Prologue: Why Absence Changes Everything

Introducing CryptoLegacy: predefined on-chain execution rules that define what happens to your crypto when you cannot act.

Most crypto holders don’t like to think about it — but they absolutely should: What happens to your assets when you cannot act?

It’s uncomfortable to consider worst-case scenarios. Yet over long time horizons, the inability to act is not an edge case. Illness, device loss, legal or geopolitical constraints — these are not theoretical risks, but real conditions that eventually affect many long-term holders.

From the start, our belief has been simple: Your keys, your crypto. True self-custody is powerful — but it also carries responsibility beyond key management.

The hardest problem in decentralized finance isn’t technology. It’s execution when the owner cannot act.

Self-custody works perfectly while you can sign transactions. When you can’t, it provides no execution path on its own.

CryptoLegacy does not remove all risk. It replaces undefined execution with predefined assumptions.

If something goes wrong:

  • who can act?

  • under which conditions?

  • and can that action be stopped if the situation changes?

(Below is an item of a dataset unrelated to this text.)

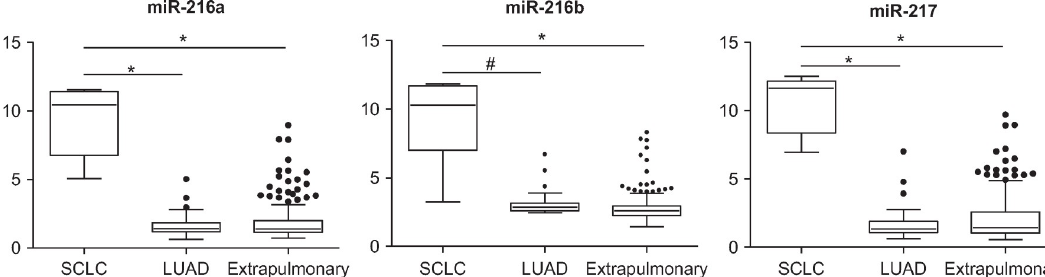
Fig 3. Discriminatory microRNAs for small cell lung cancer. Discriminatory microRNAs comprising the node no. 6 of the decision tree that differentiate small cell lung cancer (SCLC) from primary lung adenocarcinoma (LUAD) and extrapulmonary cancers ( � p < 10 − 10 ; #p = 2 x 10 − 9 ; t-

We’ve been working around this problem since 2017. Back then, the stakes felt lower. Today, with larger portfolios and longer horizons, the inability-to-act problem is impossible to ignore.

CryptoLegacy is built for this exact moment — not by replacing self-custody, but by extending it with predefined, on-chain rules for recovery and, if necessary, inheritance.

Hidden. Secure. Transferable.

Because ultimately, it’s not just about controlling assets while you are present — it’s about defining how execution works when the owner cannot act.

Your keys. Your crypto. Your legacy.